Exercise objective —
In the target detection text below, what function does Q(·) denote?

Given that such a TDM is regarded as missing or unobservable, it will not be used in the subsequent TOA localization and corresponding performance evaluation [10]. We notice that the detection performance of the system heavily depends on SNR [31,40] as well. Therefore, by performing independent detection for each T-R channel, we assume that, when the target is effectively detected, the TDM for the corresponding channel is available. Then, as in [33,34,35,36], for the $(m,n)$th T-R channel, a binary variable $d_{m,n}$ is introduced to indicate whether the target is effectively detected:

$$d_{m,n}=\left\{\begin{array}{c}1,\mathrm{effectively}\mathrm{detected}\mathrm{with}\mathrm{probability}P{}_{d_{m,n}},\hfill \\ 0,\mathrm{ineffectively}\mathrm{detected}\mathrm{with}\mathrm{probability}1-P{}_{d_{m,n}},\hfill \end{array}\right.$$

(11)

where $P_{d_{m,n}}$ is the detection probability of the target corresponding to the $(m,n)$th T-R channel, and can be calculated as [8,31,40]

$$P_{d_{m,n}}=Q\left(\sqrt{2{\chi }_{m,n}},\sqrt{-2ln{P}_{fa}}\right),$$

(12)

where $Q(·)$ is the Marcum Q-function, and $P_{fa}$ is the probability of false alarm.

Pose landmark coordinates —
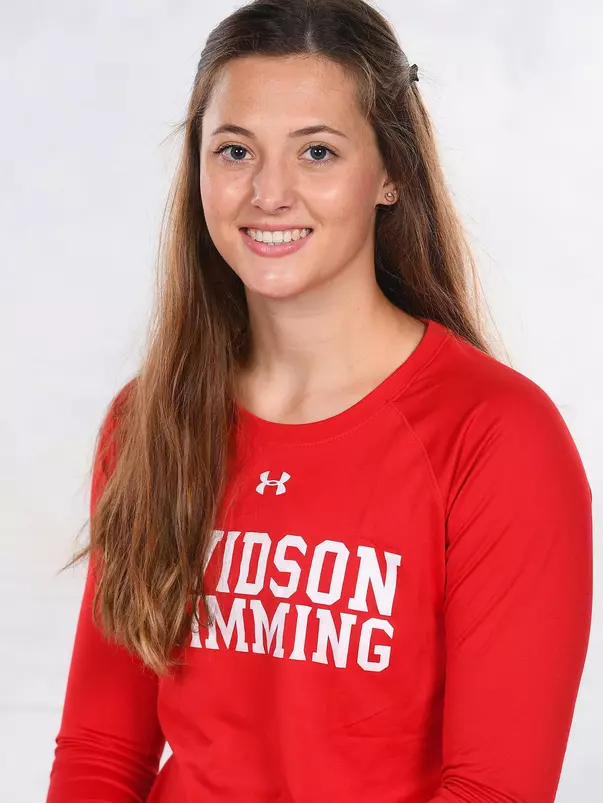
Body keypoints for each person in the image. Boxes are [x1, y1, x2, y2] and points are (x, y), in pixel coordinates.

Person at [46, 1, 593, 801]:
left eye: (316, 152)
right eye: (235, 150)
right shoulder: (149, 421)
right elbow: (101, 749)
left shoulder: (497, 437)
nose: (269, 192)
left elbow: (493, 788)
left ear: (390, 173)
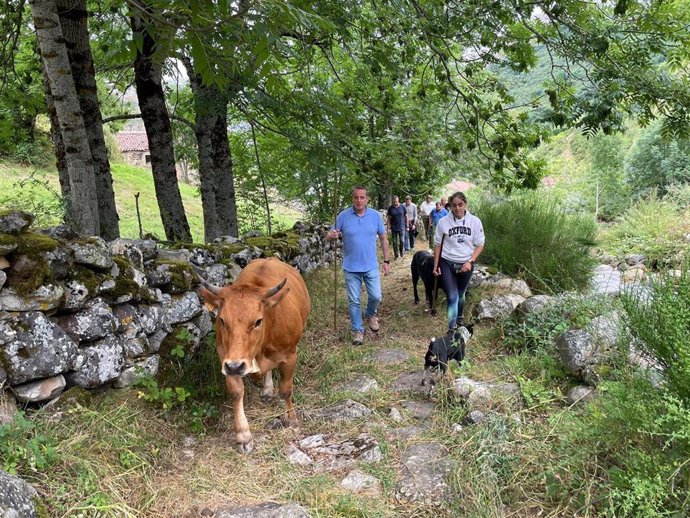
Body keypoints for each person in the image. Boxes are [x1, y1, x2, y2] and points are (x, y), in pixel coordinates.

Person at [328, 186, 392, 345]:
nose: (359, 200)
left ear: (367, 199)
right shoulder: (343, 216)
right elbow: (329, 235)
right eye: (356, 197)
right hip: (350, 267)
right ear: (352, 199)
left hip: (371, 265)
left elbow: (384, 238)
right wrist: (332, 235)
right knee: (354, 300)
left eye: (362, 197)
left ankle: (371, 313)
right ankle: (357, 330)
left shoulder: (375, 216)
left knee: (376, 296)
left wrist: (386, 261)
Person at [433, 191, 484, 333]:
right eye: (454, 205)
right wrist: (436, 265)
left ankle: (460, 318)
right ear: (450, 207)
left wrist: (470, 261)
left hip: (466, 263)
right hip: (447, 262)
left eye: (460, 205)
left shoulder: (475, 221)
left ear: (465, 204)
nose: (457, 208)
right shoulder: (443, 222)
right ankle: (451, 327)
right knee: (452, 295)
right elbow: (437, 245)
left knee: (461, 294)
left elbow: (480, 244)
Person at [386, 195, 407, 259]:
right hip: (394, 227)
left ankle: (401, 253)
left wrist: (407, 225)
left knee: (402, 241)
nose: (395, 203)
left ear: (398, 201)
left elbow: (406, 216)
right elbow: (388, 219)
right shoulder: (390, 208)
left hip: (402, 227)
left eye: (396, 202)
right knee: (394, 242)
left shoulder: (402, 207)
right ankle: (396, 255)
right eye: (394, 202)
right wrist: (388, 228)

Answer below —
The Marcum Q-function.